PROVIDED RECORDS:
◇ ◇ ◇ ◇

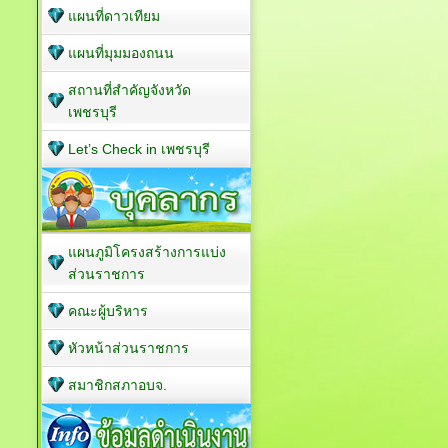
แผนที่ดาวเทียม
แผนที่มุมมองถนน
สถานที่สำคัญจังหวัด
เพชรบุรี
Let’s Check in เพชรบุรี
แผนภูมิโครงสร้างการแบ่ง
ส่วนราชการ
คณะผู้บริหาร
หัวหน้าส่วนราชการ
สมาชิกสภาอบจ.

◇ ◇ ◇ ◇

From the records given above, reproduce all text exactly and exclude each picture.

แผนที่ดาวเทียม
แผนที่มุมมองถนน
สถานที่สำคัญจังหวัด
เพชรบุรี
Let’s Check in เพชรบุรี
แผนภูมิโครงสร้างการแบ่ง
ส่วนราชการ
คณะผู้บริหาร
หัวหน้าส่วนราชการ
สมาชิกสภาอบจ.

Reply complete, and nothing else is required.